With its main destination being the recent 2016 Shell Malaysia MotoGP weekend, it was no surprise to note that perhaps the secondary mission in the inaugural Honda Asian Journey 2016 lies in the marque’s own journey through the world of motorsports.
While it may not seem like it, the sport’s whole ‘race on Sunday, sell on Monday’ philosophy applies to the mighty Japanese red wing marque too. Racing does help sell big bikes, especially when talking about things like the new 2017 Honda CBR1000RR SP Fireblade superbike and Honda RC213V-S GP replica hyperbike.
With that in mind, it was easy to see why over the last few years, Honda Racing has somewhat quietly ramped up its talent development efforts here in Asia. Honda’s is involved in a multitude of national and regional championships, with Malaysian arm Boon Siew Honda Sdn Bhd themselves vesting heavily in both the Malaysian Cub Prix and the FIM Asian Road Racing Championship series.
And it appears things will take on a bigger scheme following details that were presented during a special press conference held last weekend. The core mission for Honda Racing in Asia is simple, and that is to nurture local talents towards becoming MotoGP stars of the future.
With what’s already done and achieved, Honda revealed the next evolutionary step for its regional racing development program. Firstly, both the Honda Asia Dream Cup and the Asia Talent Cup series will be integrated together as a whole new program starting from next year onwards.

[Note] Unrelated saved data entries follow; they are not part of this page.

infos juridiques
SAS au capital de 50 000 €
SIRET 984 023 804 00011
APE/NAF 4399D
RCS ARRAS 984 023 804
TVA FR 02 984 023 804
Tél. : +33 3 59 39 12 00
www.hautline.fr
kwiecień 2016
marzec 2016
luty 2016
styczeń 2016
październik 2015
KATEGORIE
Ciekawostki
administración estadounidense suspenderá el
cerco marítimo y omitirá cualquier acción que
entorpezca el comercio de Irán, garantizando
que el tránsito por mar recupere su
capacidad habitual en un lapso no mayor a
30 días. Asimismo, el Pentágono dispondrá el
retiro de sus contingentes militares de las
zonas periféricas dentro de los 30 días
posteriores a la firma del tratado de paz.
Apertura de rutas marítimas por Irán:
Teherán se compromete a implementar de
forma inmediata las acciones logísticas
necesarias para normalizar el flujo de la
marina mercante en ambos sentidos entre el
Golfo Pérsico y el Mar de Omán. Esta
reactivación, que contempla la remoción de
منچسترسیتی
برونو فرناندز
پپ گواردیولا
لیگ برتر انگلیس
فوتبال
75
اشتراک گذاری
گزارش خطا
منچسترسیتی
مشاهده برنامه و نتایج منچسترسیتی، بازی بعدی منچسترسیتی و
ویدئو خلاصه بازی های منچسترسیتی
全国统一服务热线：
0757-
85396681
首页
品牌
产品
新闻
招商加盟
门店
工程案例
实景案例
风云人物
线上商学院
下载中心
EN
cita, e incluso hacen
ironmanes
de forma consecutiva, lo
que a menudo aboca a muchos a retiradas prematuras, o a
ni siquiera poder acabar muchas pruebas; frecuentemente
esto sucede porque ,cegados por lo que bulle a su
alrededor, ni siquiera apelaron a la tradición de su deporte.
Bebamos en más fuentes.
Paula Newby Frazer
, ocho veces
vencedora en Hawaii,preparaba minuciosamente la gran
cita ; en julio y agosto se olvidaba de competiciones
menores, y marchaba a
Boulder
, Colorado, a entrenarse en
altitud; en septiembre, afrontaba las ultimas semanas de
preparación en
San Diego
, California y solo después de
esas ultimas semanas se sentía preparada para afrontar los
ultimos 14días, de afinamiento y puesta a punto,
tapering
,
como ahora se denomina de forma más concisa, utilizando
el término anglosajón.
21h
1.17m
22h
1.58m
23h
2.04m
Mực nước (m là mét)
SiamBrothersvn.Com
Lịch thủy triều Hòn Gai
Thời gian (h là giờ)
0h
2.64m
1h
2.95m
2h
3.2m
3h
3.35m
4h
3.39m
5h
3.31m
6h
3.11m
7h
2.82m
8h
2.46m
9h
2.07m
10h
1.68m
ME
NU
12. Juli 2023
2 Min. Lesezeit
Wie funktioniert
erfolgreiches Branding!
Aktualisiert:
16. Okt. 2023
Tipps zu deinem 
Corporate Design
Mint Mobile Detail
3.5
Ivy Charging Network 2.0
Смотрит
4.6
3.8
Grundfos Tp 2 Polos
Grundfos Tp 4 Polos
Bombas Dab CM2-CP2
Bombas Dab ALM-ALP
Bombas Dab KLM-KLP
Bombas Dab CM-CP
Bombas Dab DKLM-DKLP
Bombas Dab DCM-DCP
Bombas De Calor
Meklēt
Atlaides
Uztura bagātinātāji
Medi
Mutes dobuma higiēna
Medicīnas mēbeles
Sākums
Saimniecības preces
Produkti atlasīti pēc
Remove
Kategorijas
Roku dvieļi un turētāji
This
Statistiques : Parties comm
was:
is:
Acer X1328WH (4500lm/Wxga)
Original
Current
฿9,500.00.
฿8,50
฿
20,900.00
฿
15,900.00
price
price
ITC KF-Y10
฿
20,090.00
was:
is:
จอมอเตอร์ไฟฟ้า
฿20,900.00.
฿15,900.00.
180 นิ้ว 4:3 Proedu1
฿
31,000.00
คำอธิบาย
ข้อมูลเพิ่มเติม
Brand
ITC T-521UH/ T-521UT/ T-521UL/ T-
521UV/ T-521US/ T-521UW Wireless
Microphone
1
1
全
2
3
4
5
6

Explaining the move, Noriaki Abe, Honda Motor Operating Officer and Chief Operating Officer Regional Operations (Asia & Oceania) notes, “I believe that it is significantly important for us to find young and talented local riders who have potential to compete at World Grand Prix. And for that, we have to expand and strengthen our motorsports activities in every country in Asia.”

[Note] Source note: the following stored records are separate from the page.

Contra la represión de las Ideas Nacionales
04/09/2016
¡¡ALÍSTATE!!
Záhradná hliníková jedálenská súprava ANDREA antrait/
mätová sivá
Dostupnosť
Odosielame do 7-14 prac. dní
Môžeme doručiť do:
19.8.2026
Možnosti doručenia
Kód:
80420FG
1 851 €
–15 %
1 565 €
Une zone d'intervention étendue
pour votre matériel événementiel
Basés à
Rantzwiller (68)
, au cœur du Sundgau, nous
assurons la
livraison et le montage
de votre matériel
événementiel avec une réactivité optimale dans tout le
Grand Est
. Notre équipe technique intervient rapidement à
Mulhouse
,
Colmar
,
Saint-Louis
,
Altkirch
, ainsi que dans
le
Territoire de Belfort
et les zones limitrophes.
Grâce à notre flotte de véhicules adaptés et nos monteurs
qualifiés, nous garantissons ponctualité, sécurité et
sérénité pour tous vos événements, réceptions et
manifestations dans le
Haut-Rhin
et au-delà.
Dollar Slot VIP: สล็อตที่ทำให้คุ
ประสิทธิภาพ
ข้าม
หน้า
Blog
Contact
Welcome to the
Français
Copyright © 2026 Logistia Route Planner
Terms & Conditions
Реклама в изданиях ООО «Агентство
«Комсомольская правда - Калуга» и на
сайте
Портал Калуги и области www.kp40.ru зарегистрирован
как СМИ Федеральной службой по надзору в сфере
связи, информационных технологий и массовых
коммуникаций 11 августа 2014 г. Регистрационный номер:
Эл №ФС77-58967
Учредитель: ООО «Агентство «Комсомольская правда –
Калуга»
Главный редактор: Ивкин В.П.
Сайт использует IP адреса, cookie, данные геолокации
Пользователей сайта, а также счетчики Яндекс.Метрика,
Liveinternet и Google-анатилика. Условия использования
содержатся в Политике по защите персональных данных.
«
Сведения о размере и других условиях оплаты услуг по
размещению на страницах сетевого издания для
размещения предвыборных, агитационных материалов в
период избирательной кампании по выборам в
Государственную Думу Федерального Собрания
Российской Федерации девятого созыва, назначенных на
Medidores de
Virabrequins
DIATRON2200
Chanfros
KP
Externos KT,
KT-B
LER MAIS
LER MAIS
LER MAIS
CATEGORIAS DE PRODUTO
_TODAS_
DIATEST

And to ensure this mission is achieved on a local level, Honda has even forged new alliances with a number of strategic partners, one of which being the Sepang International Circuit (SIC). Together with Boon Siew Honda, SIC plans to organise a new Malaysian Talent Cup (tentative name) program using the Honda NSF250 Moto3 platform – just like the Asian Talent Cup.
Honda, through Boon Siew Honda, aims to support this race by sending both riders and mechanics and give them the opportunity to master the same machine as Moto3 early on a local level.

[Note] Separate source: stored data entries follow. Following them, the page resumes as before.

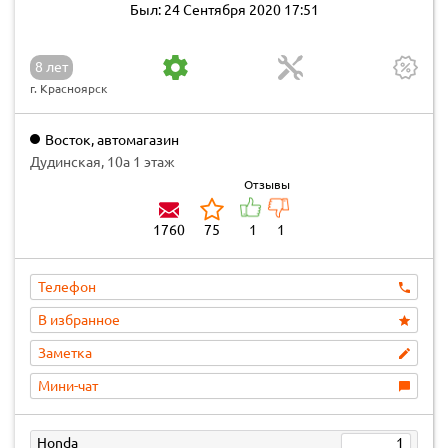
Был: 24 Сентября 2020 17:51
8 лет
г. Красноярск
Восток, автомагазин
Дудинская, 10а 1 этаж
Отзывы
1760
75
1
1
Телефон
В избранное
Заметка
Мини-чат
Honda
1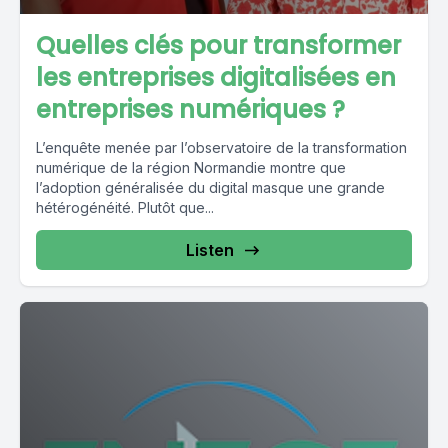
Quelles clés pour transformer
les entreprises digitalisées en
entreprises numériques ?
L’enquête menée par l’observatoire de la transformation
numérique de la région Normandie montre que
l’adoption généralisée du digital masque une grande
hétérogénéité. Plutôt que...
Listen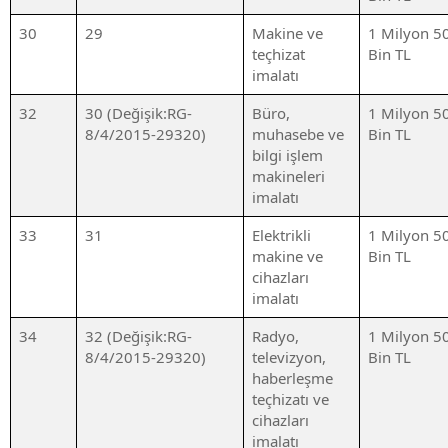
30
29
Makine ve
1 Milyon 5
teçhizat
Bin TL
imalatı
32
30 (Değişik:RG-
Büro,
1 Milyon 5
8/4/2015-29320)
muhasebe ve
Bin TL
bilgi işlem
makineleri
imalatı
33
31
Elektrikli
1 Milyon 5
makine ve
Bin TL
cihazları
imalatı
34
32 (Değişik:RG-
Radyo,
1 Milyon 5
8/4/2015-29320)
televizyon,
Bin TL
haberleşme
teçhizatı ve
cihazları
imalatı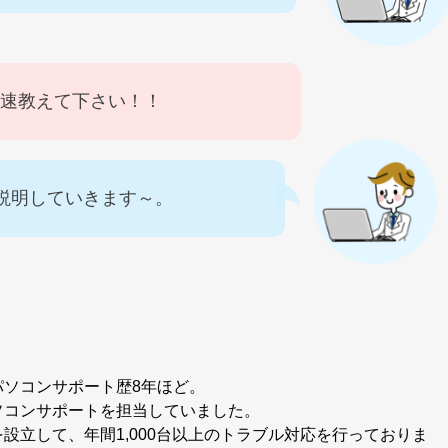
速教えて下さい！！
説明していきます～。
パソコンサポート歴8年ほど。
ソコンサポートを担当していました。
設立して、年間1,000台以上のトラブル対応を行っておりま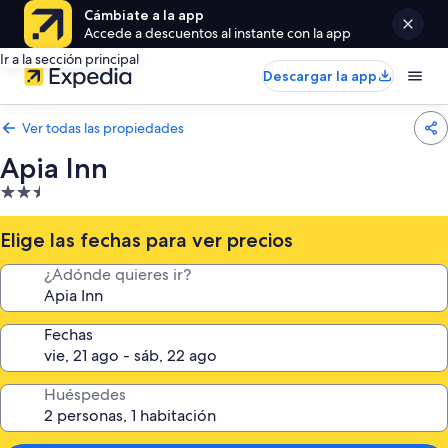
Cámbiate a la app
Accede a descuentos al instante con la app
Ir a la sección principal
Descargar la app
Ver todas las propiedades
Apia Inn
Propiedad
de
2.5
Elige las fechas para ver precios
estrellas
¿Adónde quieres ir?
Fechas
Huéspedes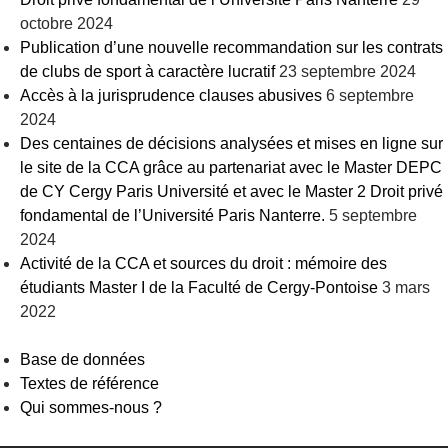
octobre 2024
Publication d’une nouvelle recommandation sur les contrats
de clubs de sport à caractère lucratif
23 septembre 2024
Accès à la jurisprudence clauses abusives
6 septembre
2024
Des centaines de décisions analysées et mises en ligne sur
le site de la CCA grâce au partenariat avec le Master DEPC
de CY Cergy Paris Université et avec le Master 2 Droit privé
fondamental de l’Université Paris Nanterre.
5 septembre
2024
Activité de la CCA et sources du droit : mémoire des
étudiants Master I de la Faculté de Cergy-Pontoise
3 mars
2022
Base de données
Textes de référence
Qui sommes-nous ?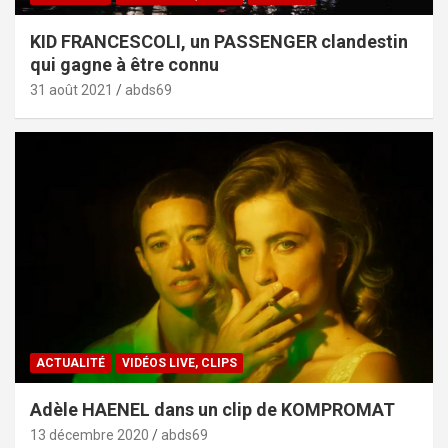
KID FRANCESCOLI, un PASSENGER clandestin
qui gagne à être connu
31 août 2021
abds69
ACTUALITÉ
VIDÉOS LIVE, CLIPS
Adèle HAENEL dans un clip de KOMPROMAT
13 décembre 2020
abds69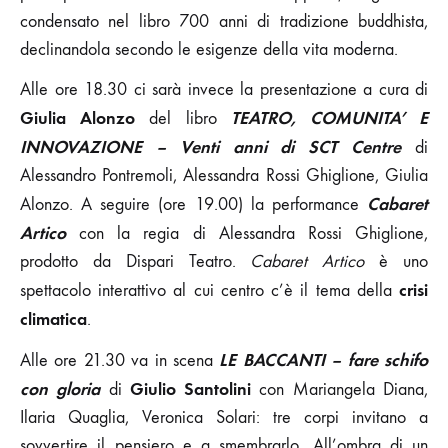
condensato nel libro 700 anni di tradizione buddhista,
declinandola secondo le esigenze della vita moderna.
Alle ore 18.30 ci sarà invece la presentazione a cura di
Giulia Alonzo
TEATRO, COMUNITA’ E
del libro
INNOVAZIONE – Venti anni di SCT Centre
di
Alessandro Pontremoli, Alessandra Rossi Ghiglione, Giulia
Cabaret
Alonzo. A seguire (ore 19.00) la performance
Artico
con la regia di Alessandra Rossi Ghiglione,
prodotto da Dispari Teatro.
Cabaret Artico
è uno
crisi
spettacolo interattivo al cui centro c’è il tema della
climatica
.
LE BACCANTI – fare schifo
Alle ore 21.30 va in scena
con gloria
Giulio Santolini
di
con Mariangela Diana,
Ilaria Quaglia, Veronica Solari: tre corpi invitano a
sovvertire il pensiero e a smembrarlo. All’ombra di un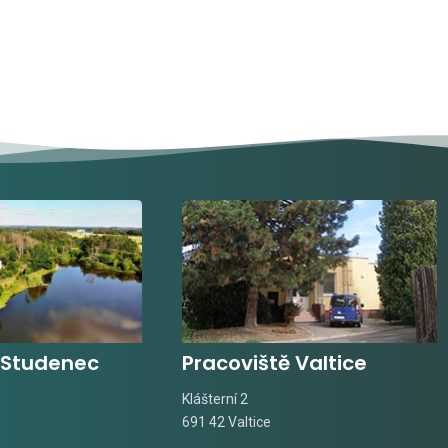
 Studenec
Pracoviště Valtice
Klášterní 2
691 42 Valtice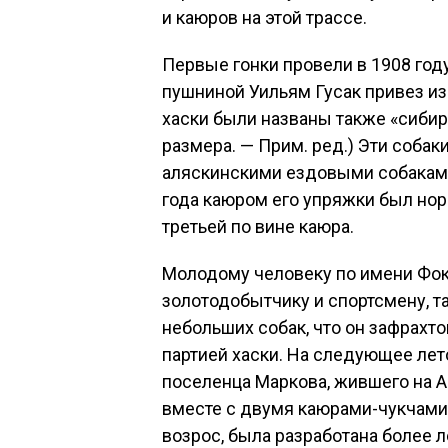
и каюров на этой трассе.
Первые гонки провели в 1908 году
пушниной Уильям Гусак привез из
хаски были названы также «сиби
размера. — Прим. ред.) Эти собак
аляскинскими ездовыми собаками,
года каюром его упряжки был нор
третьей по вине каюра.
Молодому человеку по имени Фок
золотодобытчику и спортсмену, т
небольших собак, что он зафрахто
партией хаски. На следующее лет
поселенца Маркова, жившего на А
вместе с двумя каюрами-чукчами. 
возрос, была разработана более л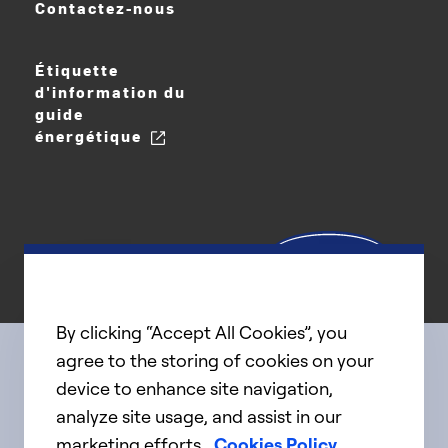
Contactez-nous
Étiquette
d'information du
guide
énergétique
By clicking “Accept All Cookies”, you
agree to the storing of cookies on your
device to enhance site navigation,
Connect with us
analyze site usage, and assist in our
marketing efforts.
Cookies Policy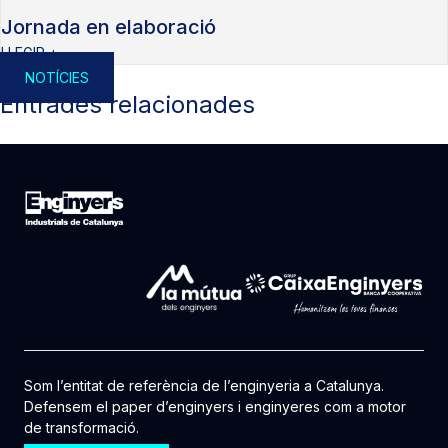
Jornada en elaboració
LLEGIR +
NOTÍCIES
Entrades relacionades
Som l’entitat de referència de l’enginyeria a Catalunya.
Defensem el paper d’enginyers i enginyeres com a motor
de transformació.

Perhaps this is the ‘missing link’ that’ll bridge the gap for local talents rising out of Cub Prix before heading up into higher challenges like the Asia Talent Cup and Asia Dream Cup plus the Spanish CEV series before eventually reaching the world championship stage.
Through these new developments and other similar programs that’ll be applied region-wide beyond Malaysia, Honda may just be able to nurture Asia’s finest to compete in the world stage. Surely, this new road map that Honda has created will continue to fuel the Malaysian two-wheeled racing dream further into the future as well.